What you need to do:
Some of the lines below need repeating. Reproduce exactly those between the lines holding "index pip: (102, 103)" and "index mcp: (509, 276)", inclusive.

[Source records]
......

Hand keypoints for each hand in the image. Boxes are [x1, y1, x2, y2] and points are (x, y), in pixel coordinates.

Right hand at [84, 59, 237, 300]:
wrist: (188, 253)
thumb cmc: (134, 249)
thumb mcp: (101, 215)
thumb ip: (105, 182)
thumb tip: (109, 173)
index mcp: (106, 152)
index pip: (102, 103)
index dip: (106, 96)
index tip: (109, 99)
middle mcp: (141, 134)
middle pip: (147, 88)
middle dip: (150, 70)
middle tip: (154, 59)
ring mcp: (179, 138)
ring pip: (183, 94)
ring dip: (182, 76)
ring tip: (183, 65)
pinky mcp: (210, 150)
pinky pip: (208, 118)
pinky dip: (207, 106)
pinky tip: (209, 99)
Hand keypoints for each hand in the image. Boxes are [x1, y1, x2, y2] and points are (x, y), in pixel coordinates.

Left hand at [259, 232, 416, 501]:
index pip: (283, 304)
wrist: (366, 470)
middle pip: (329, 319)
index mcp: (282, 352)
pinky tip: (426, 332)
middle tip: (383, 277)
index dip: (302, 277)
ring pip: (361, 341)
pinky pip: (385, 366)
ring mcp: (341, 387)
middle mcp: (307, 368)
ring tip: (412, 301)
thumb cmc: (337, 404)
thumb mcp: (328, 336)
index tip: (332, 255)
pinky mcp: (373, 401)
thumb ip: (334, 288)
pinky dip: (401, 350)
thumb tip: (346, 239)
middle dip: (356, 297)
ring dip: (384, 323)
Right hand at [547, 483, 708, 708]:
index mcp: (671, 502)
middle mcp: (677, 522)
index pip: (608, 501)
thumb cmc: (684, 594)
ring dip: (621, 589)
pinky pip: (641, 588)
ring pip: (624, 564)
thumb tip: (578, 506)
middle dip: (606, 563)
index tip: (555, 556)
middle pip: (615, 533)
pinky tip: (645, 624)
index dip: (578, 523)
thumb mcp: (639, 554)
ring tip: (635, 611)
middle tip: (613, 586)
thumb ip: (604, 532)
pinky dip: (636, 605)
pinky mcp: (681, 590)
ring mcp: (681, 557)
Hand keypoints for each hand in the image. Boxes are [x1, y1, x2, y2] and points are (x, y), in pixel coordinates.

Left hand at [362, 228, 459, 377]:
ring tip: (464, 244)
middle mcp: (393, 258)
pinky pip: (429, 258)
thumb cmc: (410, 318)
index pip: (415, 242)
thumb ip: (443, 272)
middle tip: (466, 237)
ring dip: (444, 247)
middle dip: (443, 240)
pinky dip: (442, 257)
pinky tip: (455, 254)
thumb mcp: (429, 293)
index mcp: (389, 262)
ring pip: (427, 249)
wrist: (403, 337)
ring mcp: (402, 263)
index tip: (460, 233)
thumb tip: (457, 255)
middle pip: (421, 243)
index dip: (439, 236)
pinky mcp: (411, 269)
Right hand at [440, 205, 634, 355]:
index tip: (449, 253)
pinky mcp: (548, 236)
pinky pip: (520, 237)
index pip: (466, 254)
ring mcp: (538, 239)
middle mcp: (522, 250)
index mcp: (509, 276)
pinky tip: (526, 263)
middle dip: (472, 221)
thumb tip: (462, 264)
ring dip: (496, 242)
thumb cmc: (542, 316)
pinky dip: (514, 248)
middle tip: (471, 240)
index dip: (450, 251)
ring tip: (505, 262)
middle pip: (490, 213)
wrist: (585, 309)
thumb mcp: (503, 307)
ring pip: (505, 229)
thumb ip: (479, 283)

......

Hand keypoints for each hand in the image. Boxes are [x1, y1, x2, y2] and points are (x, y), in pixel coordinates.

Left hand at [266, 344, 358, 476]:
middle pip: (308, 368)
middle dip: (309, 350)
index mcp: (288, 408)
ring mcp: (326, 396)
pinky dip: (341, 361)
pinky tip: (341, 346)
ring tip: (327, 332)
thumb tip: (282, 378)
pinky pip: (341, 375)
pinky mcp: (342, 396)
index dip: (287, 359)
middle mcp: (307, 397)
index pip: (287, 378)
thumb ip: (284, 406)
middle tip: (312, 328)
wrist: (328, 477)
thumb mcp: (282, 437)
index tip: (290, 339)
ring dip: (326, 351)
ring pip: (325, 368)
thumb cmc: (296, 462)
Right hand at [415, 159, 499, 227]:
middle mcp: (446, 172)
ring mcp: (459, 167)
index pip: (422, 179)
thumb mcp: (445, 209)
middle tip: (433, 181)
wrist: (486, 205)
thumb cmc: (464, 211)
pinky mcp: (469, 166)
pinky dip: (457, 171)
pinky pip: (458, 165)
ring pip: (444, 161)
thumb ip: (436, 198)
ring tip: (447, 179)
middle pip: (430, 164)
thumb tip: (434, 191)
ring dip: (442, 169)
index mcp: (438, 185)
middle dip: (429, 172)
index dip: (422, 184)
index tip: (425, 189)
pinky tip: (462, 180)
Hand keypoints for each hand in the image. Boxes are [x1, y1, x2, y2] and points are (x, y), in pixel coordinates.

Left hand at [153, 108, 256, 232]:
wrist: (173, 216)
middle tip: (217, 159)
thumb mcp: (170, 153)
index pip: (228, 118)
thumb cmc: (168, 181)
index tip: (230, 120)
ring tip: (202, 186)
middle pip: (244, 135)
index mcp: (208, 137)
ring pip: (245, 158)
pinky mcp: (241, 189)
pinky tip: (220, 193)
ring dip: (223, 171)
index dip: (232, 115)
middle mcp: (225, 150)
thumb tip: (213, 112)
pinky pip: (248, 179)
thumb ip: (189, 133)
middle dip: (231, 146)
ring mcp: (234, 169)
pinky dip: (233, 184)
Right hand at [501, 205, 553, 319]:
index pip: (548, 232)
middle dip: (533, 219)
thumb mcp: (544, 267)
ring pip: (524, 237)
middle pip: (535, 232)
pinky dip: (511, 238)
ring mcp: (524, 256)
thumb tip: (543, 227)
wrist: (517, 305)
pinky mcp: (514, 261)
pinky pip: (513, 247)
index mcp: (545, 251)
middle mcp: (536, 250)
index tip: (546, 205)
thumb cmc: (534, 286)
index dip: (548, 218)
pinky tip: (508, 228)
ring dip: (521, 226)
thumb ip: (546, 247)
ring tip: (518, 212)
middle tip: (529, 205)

......

Your response:
index pip: (102, 103)
index dip: (106, 96)
index tip: (109, 99)
middle mcp: (141, 134)
middle pip: (147, 88)
middle dip: (150, 70)
middle tip: (154, 59)
ring mcp: (179, 138)
ring pip: (183, 94)
ring dip: (182, 76)
ring tip: (183, 65)
pinky mcp: (210, 150)
pinky pip: (208, 118)
pinky dip: (207, 106)
pinky tip: (209, 99)
Hand keypoints for each hand in the image. Boxes are [x1, y1, x2, y2] and points are (x, y), in pixel coordinates.

Left hand at [259, 232, 416, 501]:
index pip: (283, 304)
wrist: (366, 470)
middle pip: (329, 319)
index mcp: (282, 352)
pinky tip: (426, 332)
middle tip: (383, 277)
index dip: (302, 277)
ring pip: (361, 341)
pinky pip: (385, 366)
ring mcp: (341, 387)
middle mcp: (307, 368)
ring tip: (412, 301)
thumb cmc: (337, 404)
thumb mcp: (328, 336)
index tip: (332, 255)
pinky mcp: (373, 401)
thumb ip: (334, 288)
pinky dip: (401, 350)
thumb tip: (346, 239)
middle dip: (356, 297)
ring dip: (384, 323)
Right hand at [547, 483, 708, 708]:
index mcp: (671, 502)
middle mcp: (677, 522)
index pip: (608, 501)
thumb cmc: (684, 594)
ring dip: (621, 589)
pinky pip: (641, 588)
ring pip: (624, 564)
thumb tip: (578, 506)
middle dip: (606, 563)
index tip: (555, 556)
middle pip: (615, 533)
pinky tip: (645, 624)
index dip: (578, 523)
thumb mcp: (639, 554)
ring tip: (635, 611)
middle tip: (613, 586)
thumb ip: (604, 532)
pinky dip: (636, 605)
pinky mcp: (681, 590)
ring mcp: (681, 557)
Hand keypoints for each hand in the image. Boxes are [x1, y1, x2, y2] and points are (x, y), in pixel coordinates.

Left hand at [362, 228, 459, 377]:
ring tip: (464, 244)
middle mcp: (393, 258)
pinky pip: (429, 258)
thumb cmc: (410, 318)
index pip: (415, 242)
thumb ip: (443, 272)
middle tip: (466, 237)
ring dip: (444, 247)
middle dip: (443, 240)
pinky dip: (442, 257)
pinky tip: (455, 254)
thumb mcp: (429, 293)
index mcp: (389, 262)
ring pip: (427, 249)
wrist: (403, 337)
ring mcp: (402, 263)
index tip: (460, 233)
thumb tip: (457, 255)
middle pip: (421, 243)
index dip: (439, 236)
pinky mcp: (411, 269)
Right hand at [440, 205, 634, 355]:
index tip: (449, 253)
pinky mcp: (548, 236)
pinky pip: (520, 237)
index pip: (466, 254)
ring mcp: (538, 239)
middle mcp: (522, 250)
index mcp: (509, 276)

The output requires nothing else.